Canadian oil and gas operators plan to grow production, spending in future
Multiple Canadian companies, including the country’s most prolific natural gas producer, plan on growing volumes and capital spending in the quarters ahead, in a stark contrast from major US oil and gas operators prioritizing fiscal discipline and relatively static production.
The second-quarter earnings report of Tourmaline Oil Corp., the largest natural gas producer in Canada, showed substantial growth plans between Q2 and the end of the current quarter. Tourmaline averaged 1.916 Bcf/d during Q2, representing a significant year-on-year gain as production averaged 1.425 Bcf/d during Q2 2020.
The company expects volumes to average 2.11 Bcf/d during the third quarter, a nearly 200 MMcf/d rise quarter on quarter.
This production growth may be behind much of NGTL’s strength this summer. NGTL production averaged 12 Bcf/d during Q2, according to S&P Global Platts Analytics. It has averaged 12.26 Bcf/d during Q3 as of Aug. 20. While Tourmaline likely comprises the bulk of this, there is possibly growth from other operators as well.
Active rigs deployed across Canadian oil and gas fields have rebounded close to pre COVID-19 levels. With 145 rigs, Canada is at 72% of the rigs deployed in early 2020, according to Platts Analytics.
Canadian Natural Resources increased its Q2 production to 1.614 Bcf/d compared with 1.462 Bcf/d the same quarter one year prior. The company plans to grow production in the months ahead.

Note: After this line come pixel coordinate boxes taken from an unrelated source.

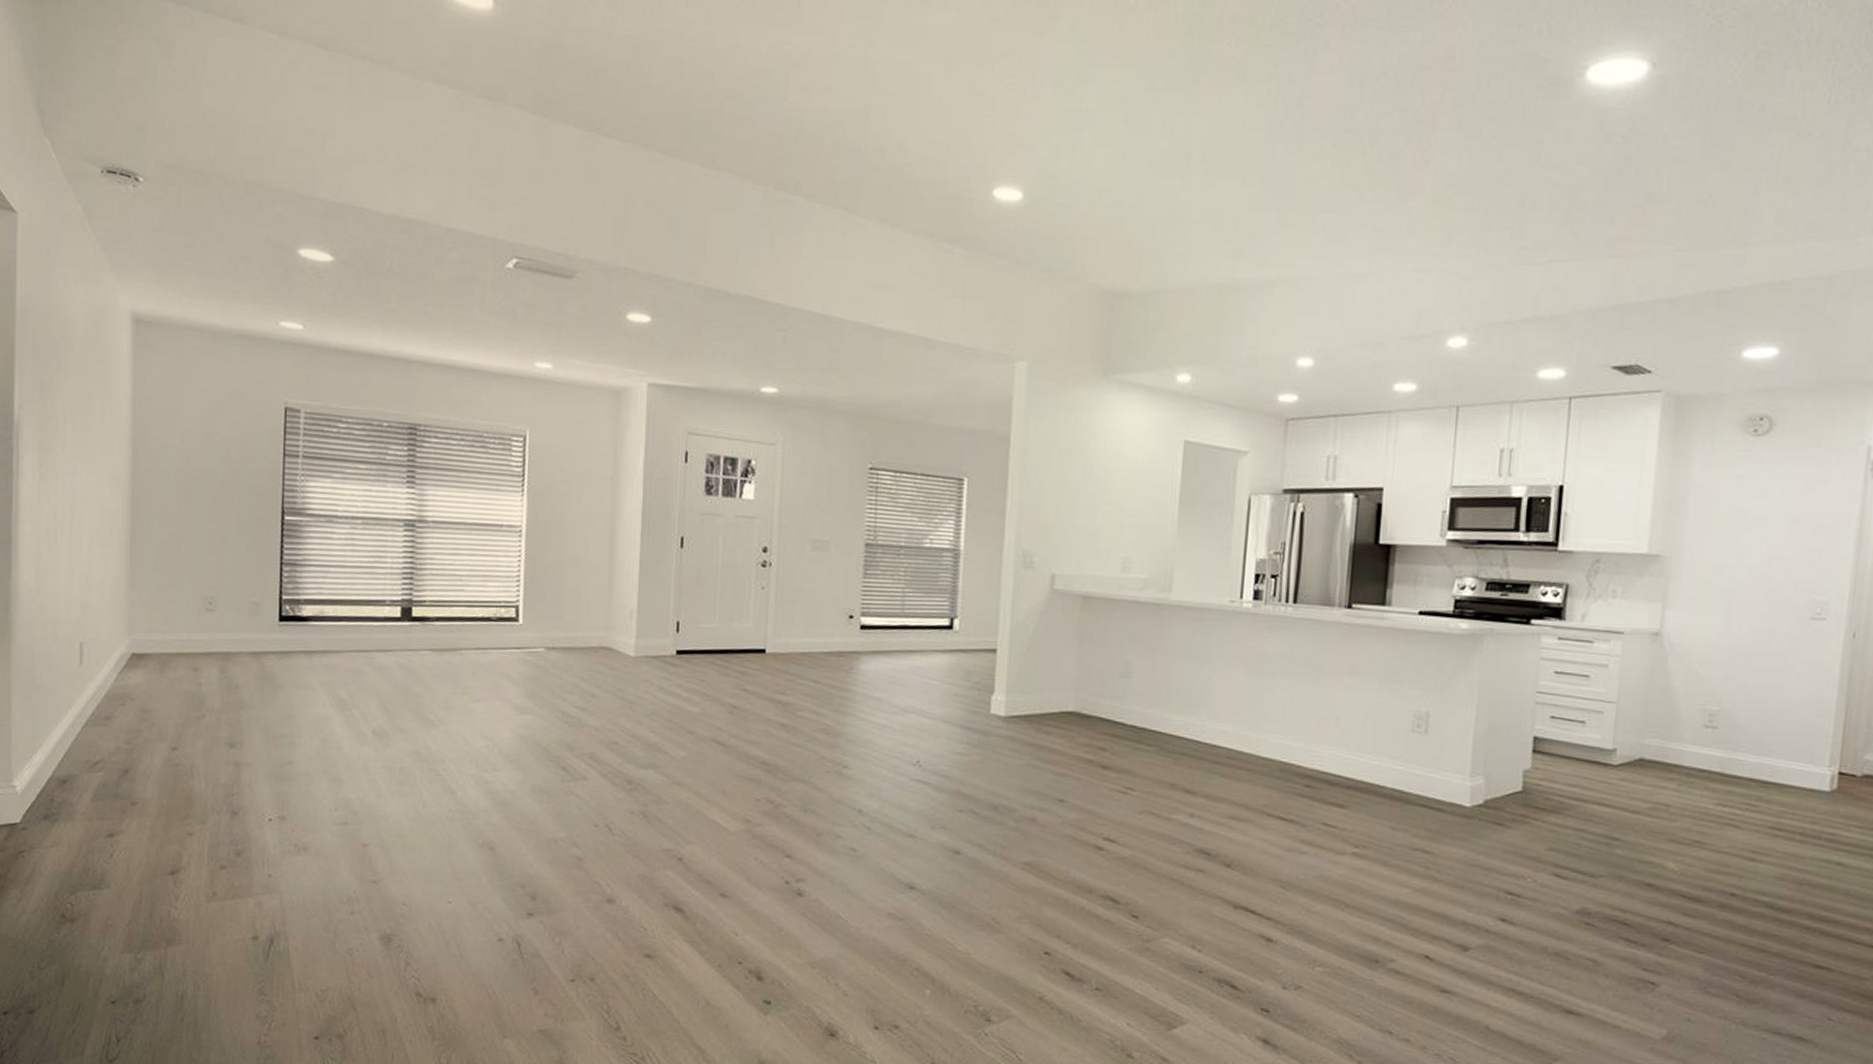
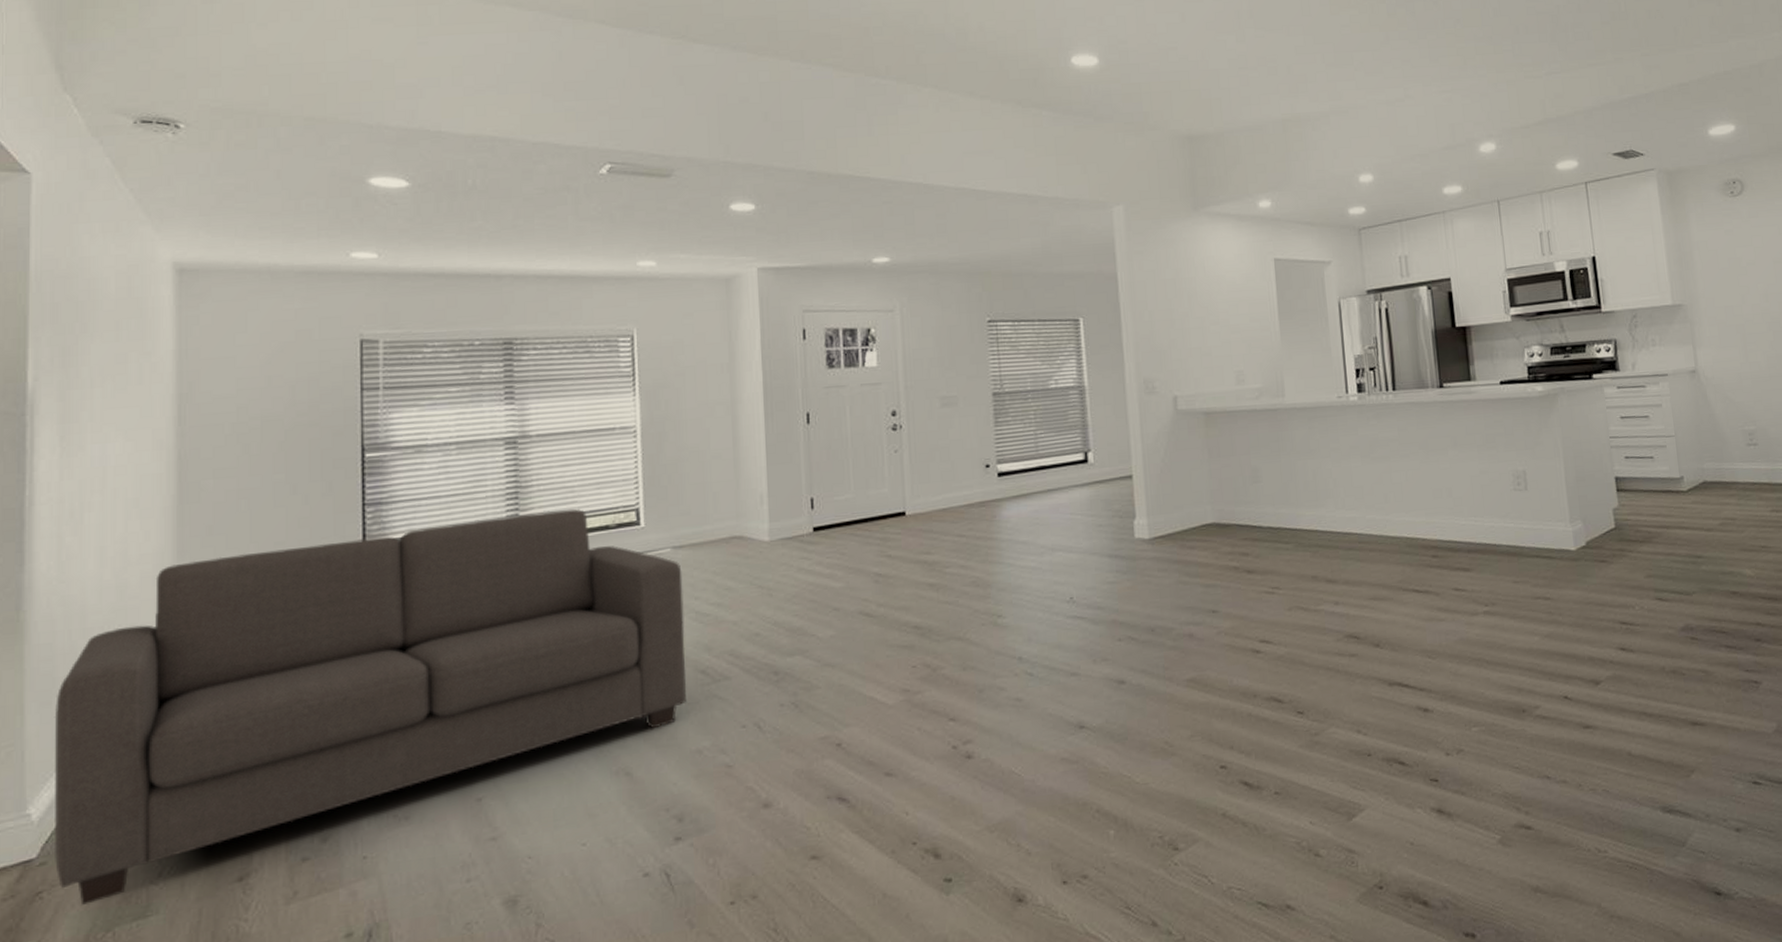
sofa: none [32,591,553,869] -> present [53,509,687,905]

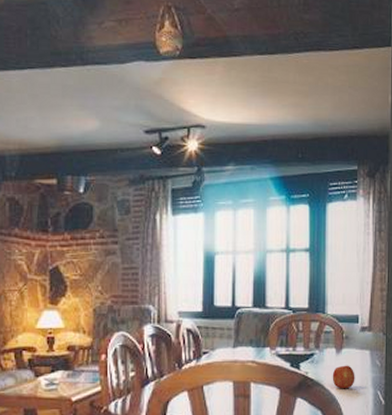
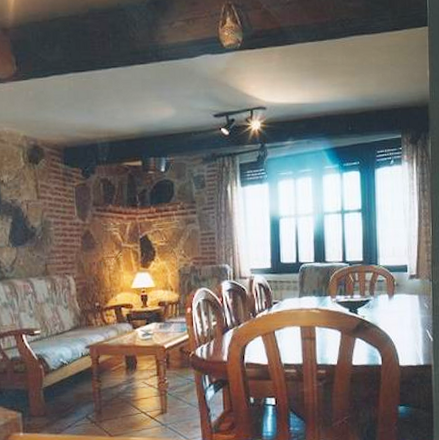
fruit: present [332,365,355,389] -> none [386,308,406,330]

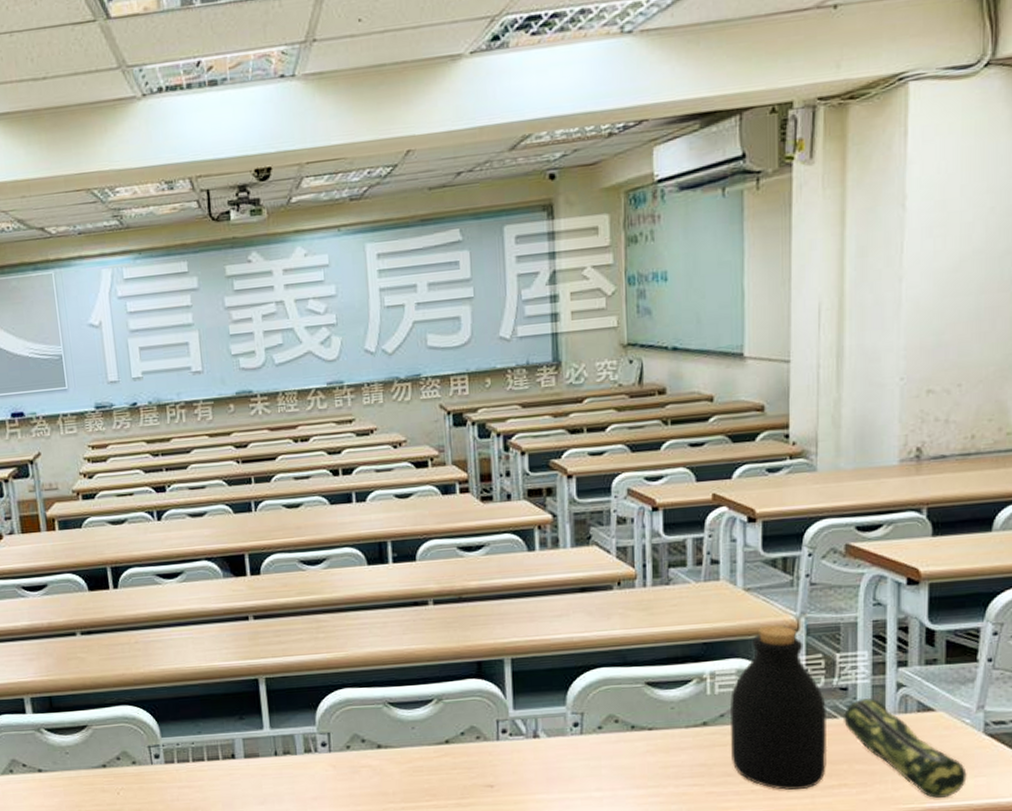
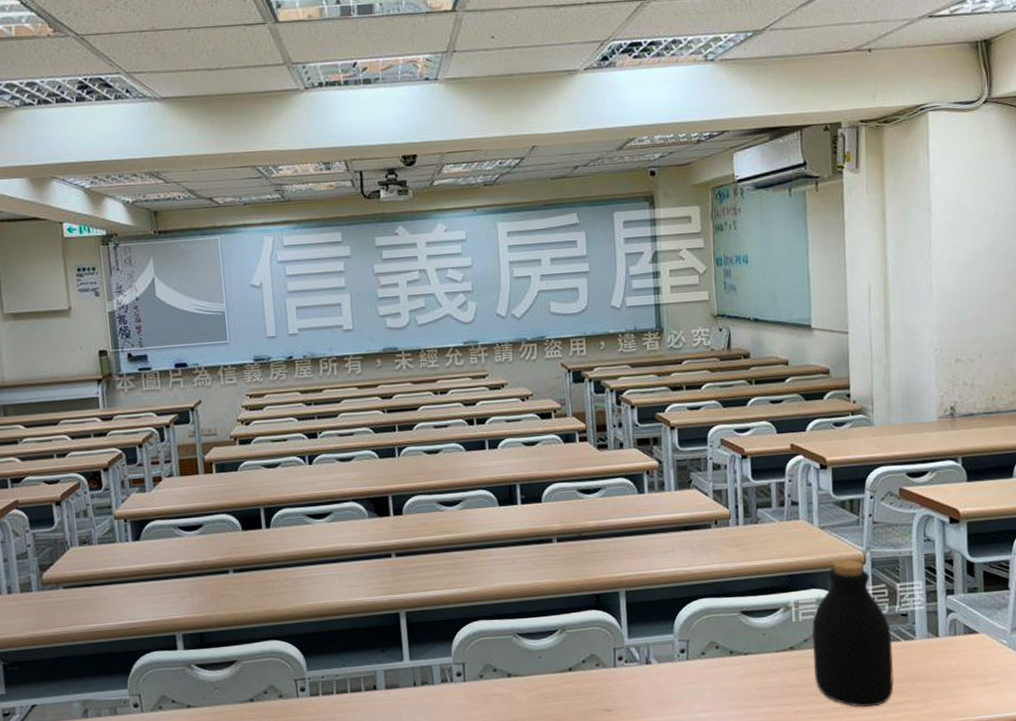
pencil case: present [842,697,967,799] -> none [905,622,1007,712]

“With the increased positive outlook for commodity prices for the remainder of 2021, we have increased our 2021 capital budget by $275 million to $3.48 billion as we undertake lead activities for future growth opportunities,” said Tim McKay, president of Canadian Natural, during the company’s Q2 earnings call. “The increase includes $120 million for conventional and unconventional assets, $110 million for long life low decline assets and $45 million in additional well abandonment activities.”
Tourmaline said it plans to expand production in 2022 as well, with gas averaging 2.31 Bcf/d during Q2 2022, which would mean another 200 MMcf/d of growth from just this one.
Tourmaline expecting production to be that strong this quarter could be a bearish sign for AECO once the Upstream James River maintenance begins, according to Platts Analytics. However, the lack of processing plant turnarounds so far this summer could mean operators are aiming to bring plants down during the September maintenance, which could bring production down.
Last month, Tourmaline inked a deal to sell 140 MMcf/d of natural gas to Cheniere beginning in 2023. The LNG associated with this gas supply, about 850,000 mt/year, will be marketed by Cheniere. Tourmaline will have 905 MMcf/d exposed to export markets on firm, long-term transport agreements at exit of 2023.
Platts Analytics forecast total Canadian production to average 16.3 Bcf/d on 2022 based on current drilling and completion data. This would be 1 Bcf/d higher than 2021. Most of the growth is projected to come from British Columbia’s Montney Shale, followed by Alberta’s Duvernay and Cardium plays.